I want to feed a sparse tensor as input to a simple tensorflow-based recurrent neural network. For that I use the following code:
model = keras.Sequential()
model.add(keras.Input(shape=(1, features_dim), sparse=True))
model.add(keras.layers.RNN(keras.layers.SimpleRNNCell(hidden_layer_dim, activation="sigmoid")))
model.add(keras.layers.Dense(labels_dim, activation='softmax'))
model.compile(optimizer=keras.optimizers.SGD(lr=learning_rate, momentum=0.0, decay=0.0, nesterov=False),
loss='sparse_categorical_crossentropy',
metrics=[keras.metrics.SparseCategoricalAccuracy()])
model.fit(
training_data,
training_labels,
epochs=num_epochs,
batch_size=batch_size,
shuffle=True
)
features_dim
denotes the number features, training_labels
is a NumPy array containing the respective labels and training_data is a sparse tensor created from a sparse matrix in COO-format with the shape ([num_entries, 1, num_features]).
However, when I try to run this I get this error:
TypeError: Failed to convert object of type <class 'tensorflow.python.framework.sparse_tensor.SparseTensor'> to Tensor. Contents: SparseTensor(indices=Tensor("cond_1/Identity:0", shape=(None, 3), dtype=int64, device=/job:localhost/replica:0/task:0/device:CPU:0), values=Tensor("cond_1/Identity_1:0", shape=(None,), dtype=float64, device=/job:localhost/replica:0/task:0/device:CPU:0), dense_shape=Tensor("stack:0", shape=(3,), dtype=int64, device=/job:localhost/replica:0/task:0/device:CPU:0)).
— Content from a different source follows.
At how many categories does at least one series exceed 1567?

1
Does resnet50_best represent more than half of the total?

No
Consider casting elements to a supported type.
I'm a bit lost about this error. I was under the impression that TensorFlow can handle sparse data without having to convert it. Furthermore, if a conversion is necessary, I'm not sure why it fails. I can run the code above (without sparse=True) just fine, if I convert the sparsetensor manually using tf.sparse.to_dense()
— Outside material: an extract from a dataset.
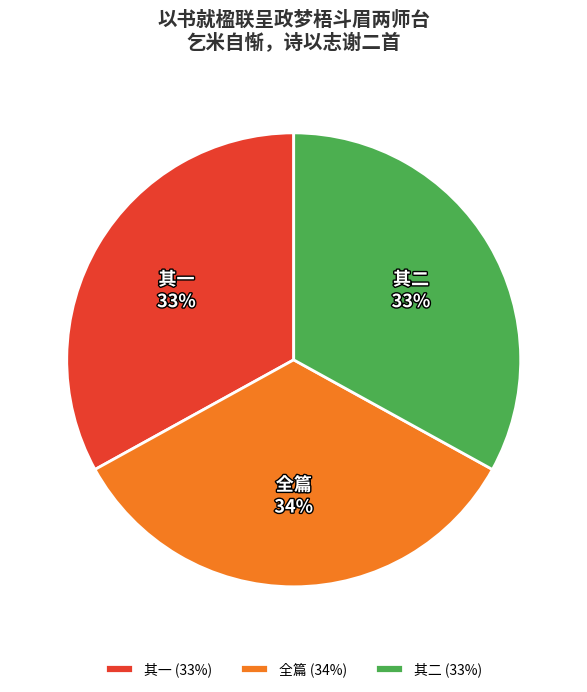

To the nearest percent, what is the average slice percentage?

33%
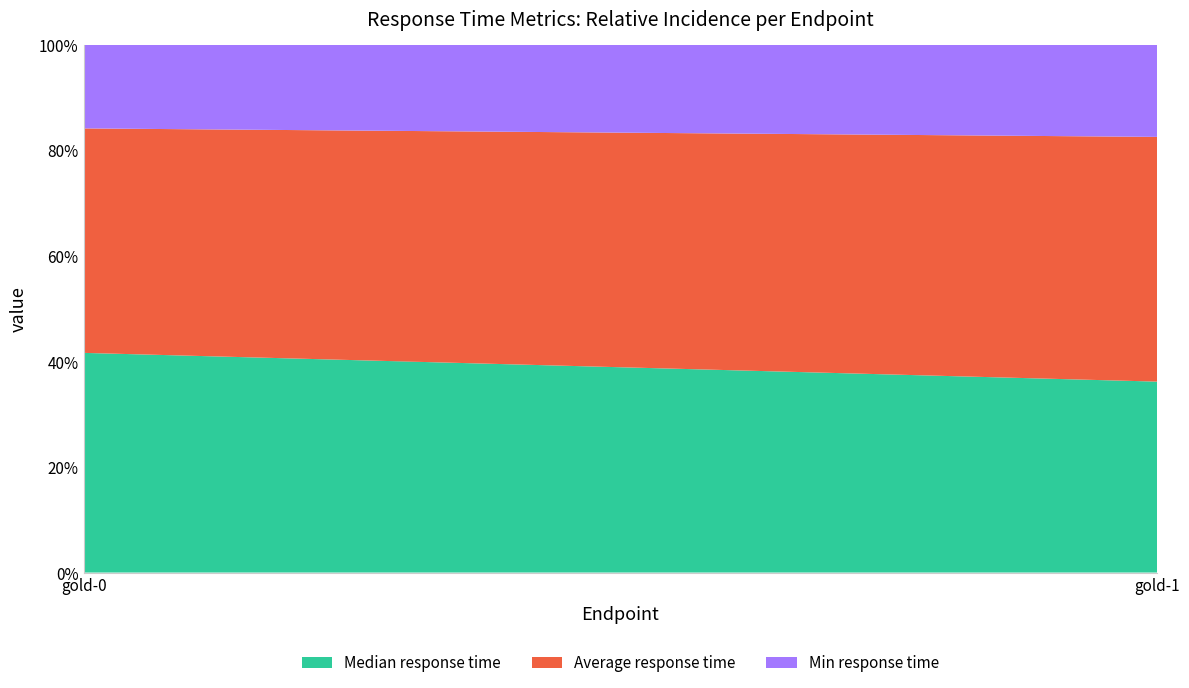

How many series are shown in this chart?

3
. Thus there does not seem to be anything wrong with how I created the sparsetensor from the coo-matrix (at least not as far as I can tell).
Edit:
I have now tested the answers provided in Using sparse matrices with Keras and Tensorflow extensively. Unfortunately, neither of them solves my problem without sacrificing at least the sparsity of the batch. Is there no other possibility?